Regardless of race, more and more of the American population is being cut off from the traditional gateway to “the good life,” which may explain the rise of right wing militias, White Nationalist organizations, and so on. This mirrors the prominence of the Klu Klux Klan during another hardscrabble period in the history of the United States, The Great Depression of 1929 through 1939. In times of economic woe, extremist groups enjoy immense popularity.

As much as the idea is promoted of “American exceptionalism,” the notion that the U.S. is unique or more virtuous compared to other nations, the trend of material inequality transcends geographic boundaries. The French economists Emmanuel Saez (University of California at Berkeley) and Gabriel Zucman (London School of Economics) have compiled a body of work (based on statistics from the IRS) that concentrates on the distribution of wealth in the U.S. over the last century, but other researchers have amassed evidence that this growing gap between “the haves and the have not’s” is a global phenomenon.

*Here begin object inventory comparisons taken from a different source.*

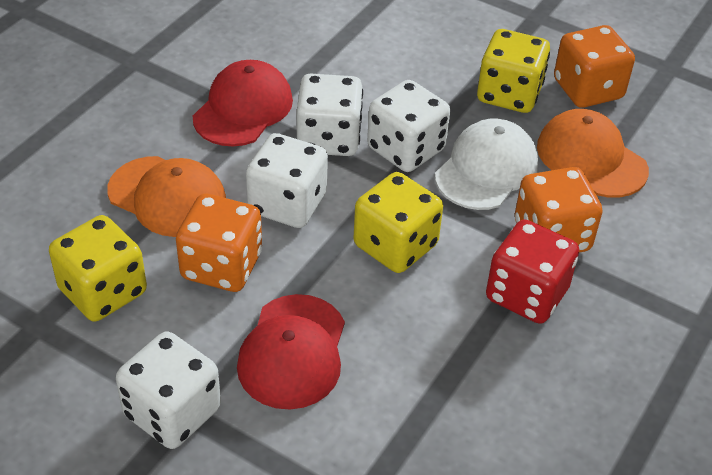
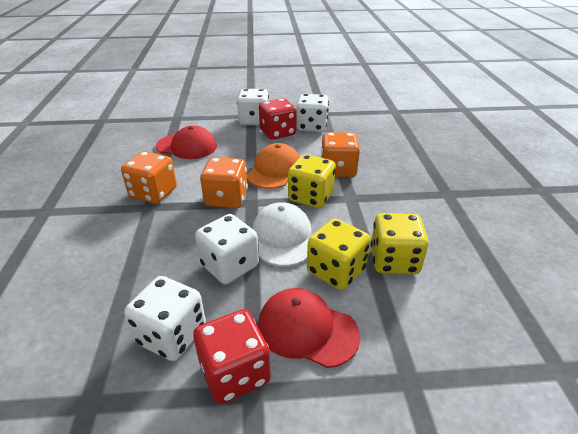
orange cap: 2 -> 1
red dice: 1 -> 2

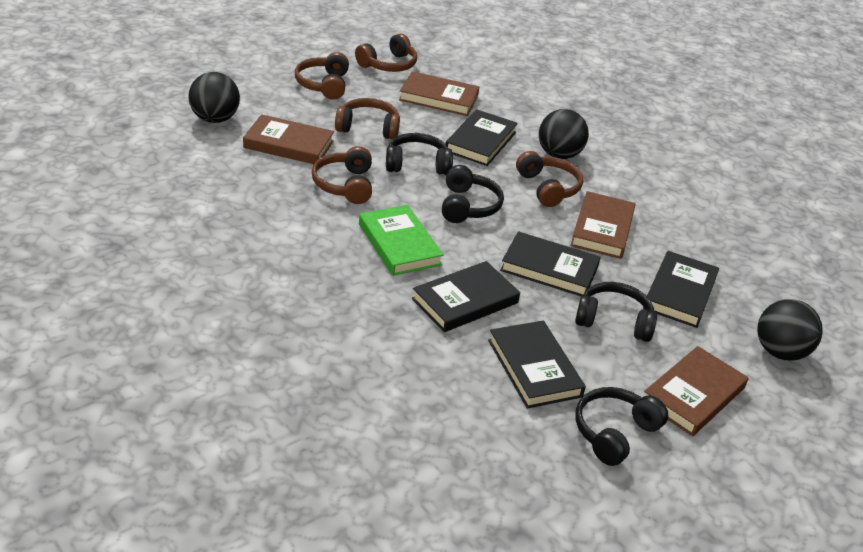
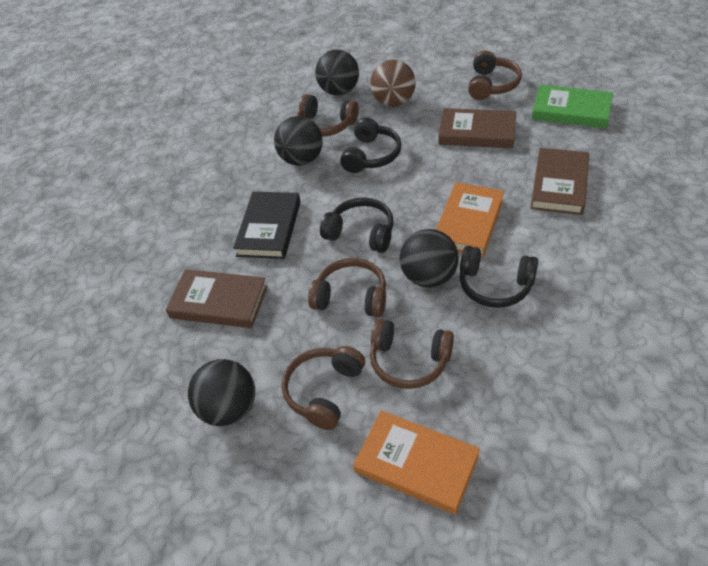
black ball: 3 -> 4
black book: 5 -> 1
black headphones: 4 -> 3
brown ball: 0 -> 1
brown book: 4 -> 3
orange book: 0 -> 2

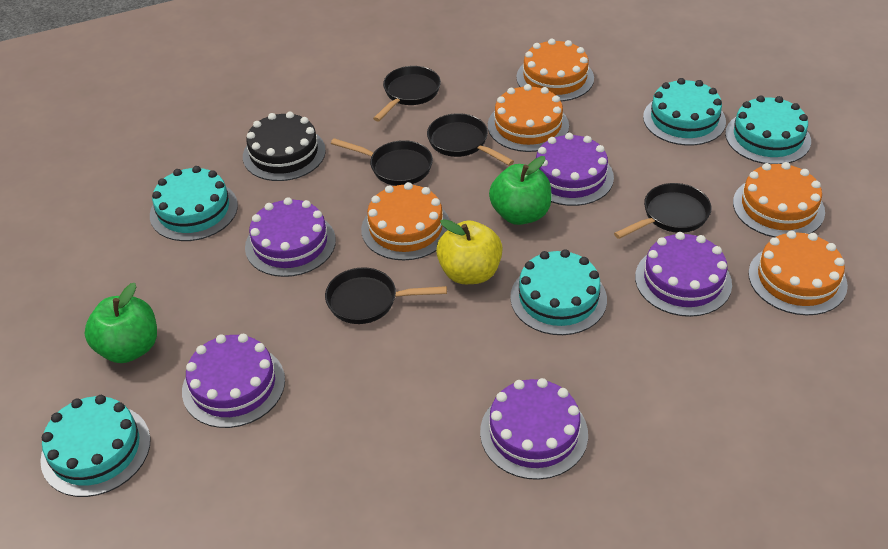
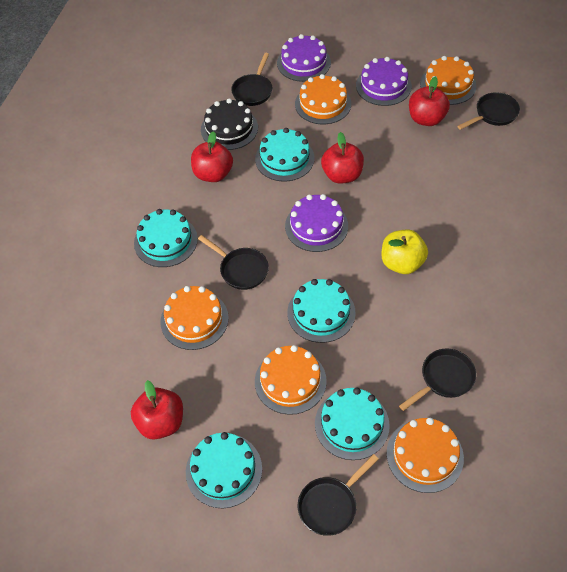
green apple: 2 -> 0
purple cake: 5 -> 3
red apple: 0 -> 4

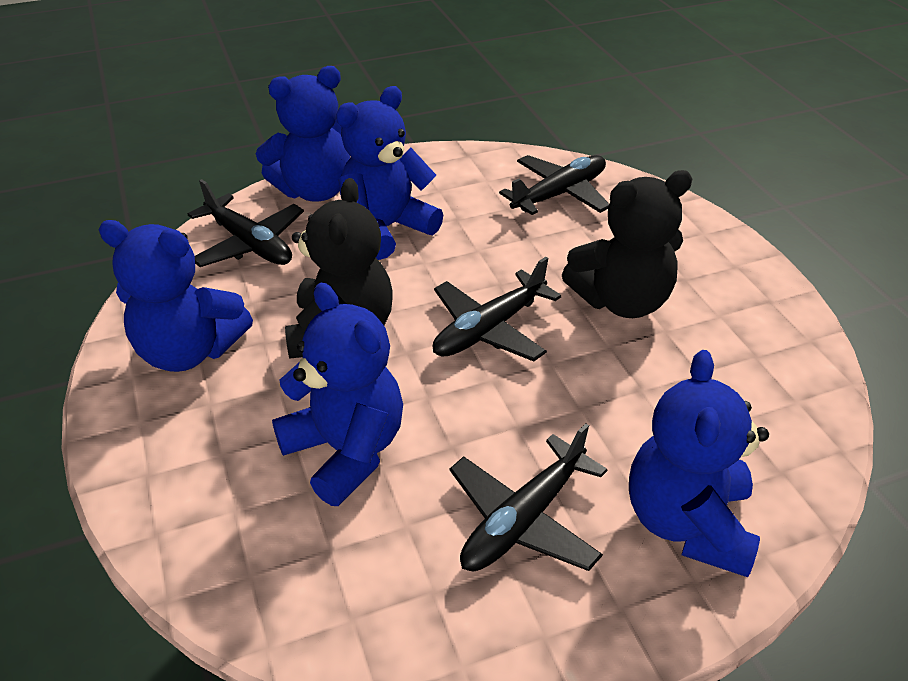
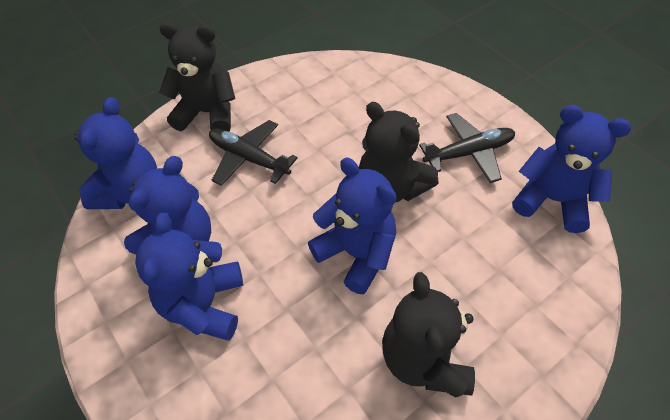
black plane: 4 -> 2
black teddy bear: 2 -> 3

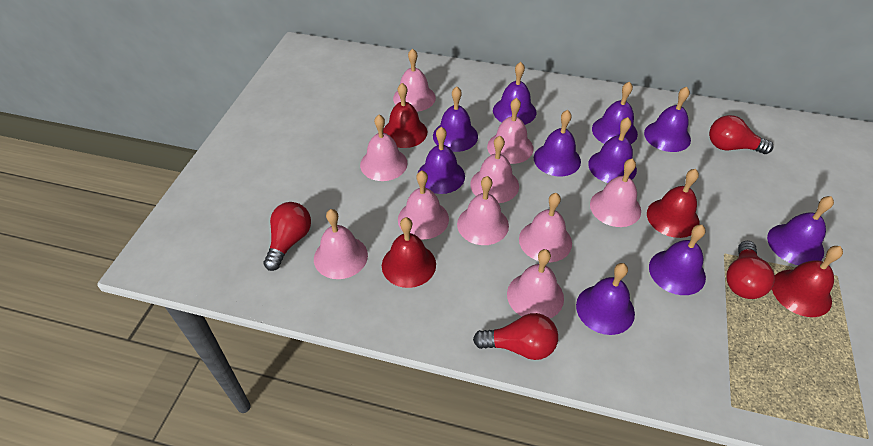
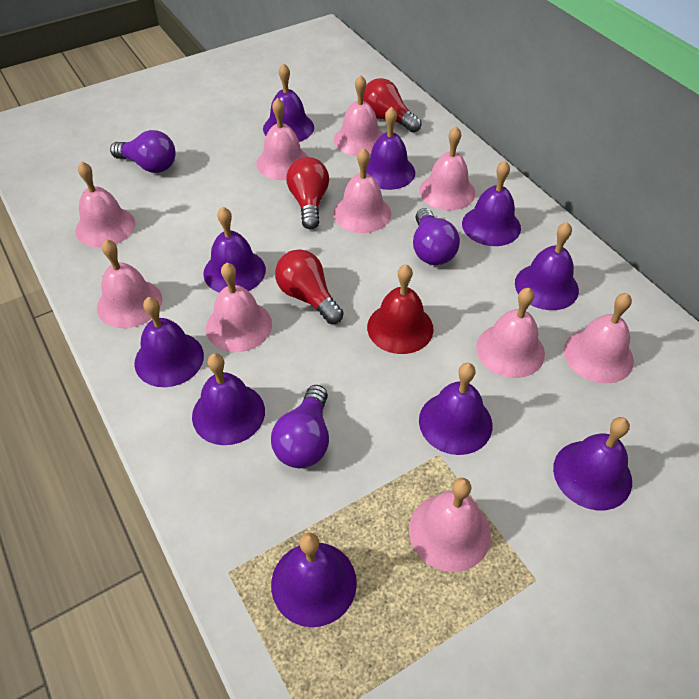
purple light bulb: 0 -> 3
red bell: 4 -> 1
red light bulb: 4 -> 3

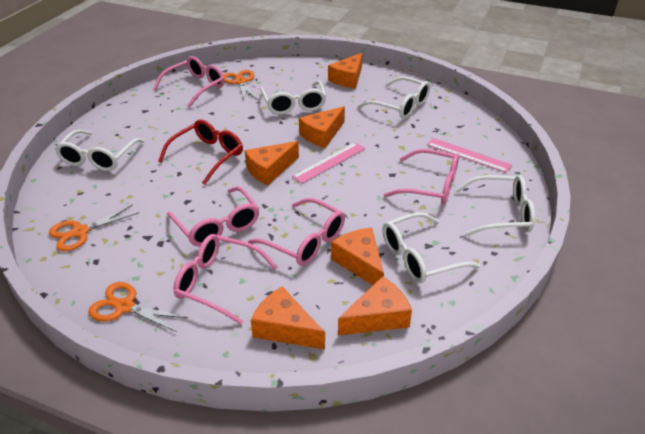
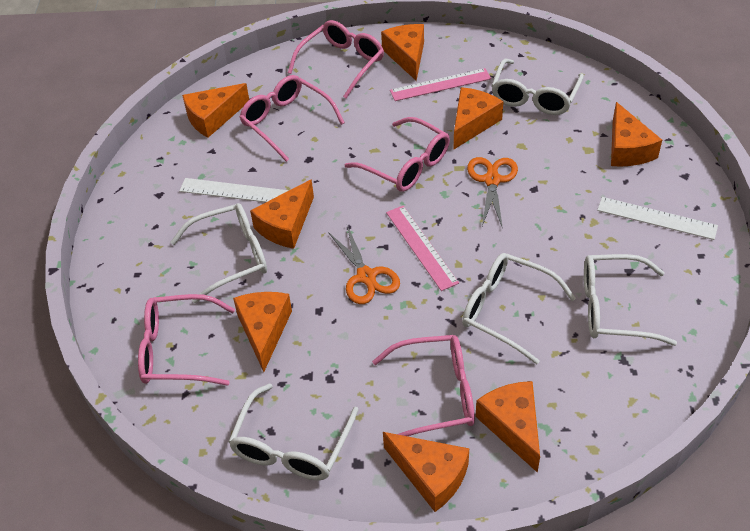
orange cheese: 6 -> 8
orange scissors: 3 -> 2
red glasses: 1 -> 0
white ruler: 0 -> 2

Oxfam, the international alliance devoted to the eradication of injustice and poverty, has published reports (Google “Even it up: Time to end extreme inequality”) documenting the shifting concentration of wealth among the very rich. The world’s 85 top billionaires increased their individual worth by more than $500 million a day during the period between 2013 and 2014 (these fortunate folks possess as much wealth as the bottom half of the world’s population, or an estimated 3.5 billion out of a total 7 billion, with 1 billion living on a paltry $1.25 per day).

This trend has even been documented in Sweden, a paragon of socialist egalitarianism. An article in “The Economist” magazine (“Sweden/The new model: A Bit More Unequal, A Lot More Efficient,” dated Oct. 13, 2014) proclaimed “The most equal country in the world is becoming less so.”

Still, this casts a dark shadow over the prestige of the Red, White and Blue, a nation built upon the ideal of equality and opportunity for all. In due course, as suggested by another French economist, Thomas Piketty of the Paris School of Economics, the U.S. may well finally be reduced to an oligarchy of the sort that compelled our founding fathers to flee from Europe centuries ago.

Finally, it might be argued that tangible manifestations present themselves in the media on a regular basis. The events unfolding in Baltimore as this paper went to press might be construed as an indirect expression of public rage against grinding inequality, on top of the overt acting out against tangible abuse of authority.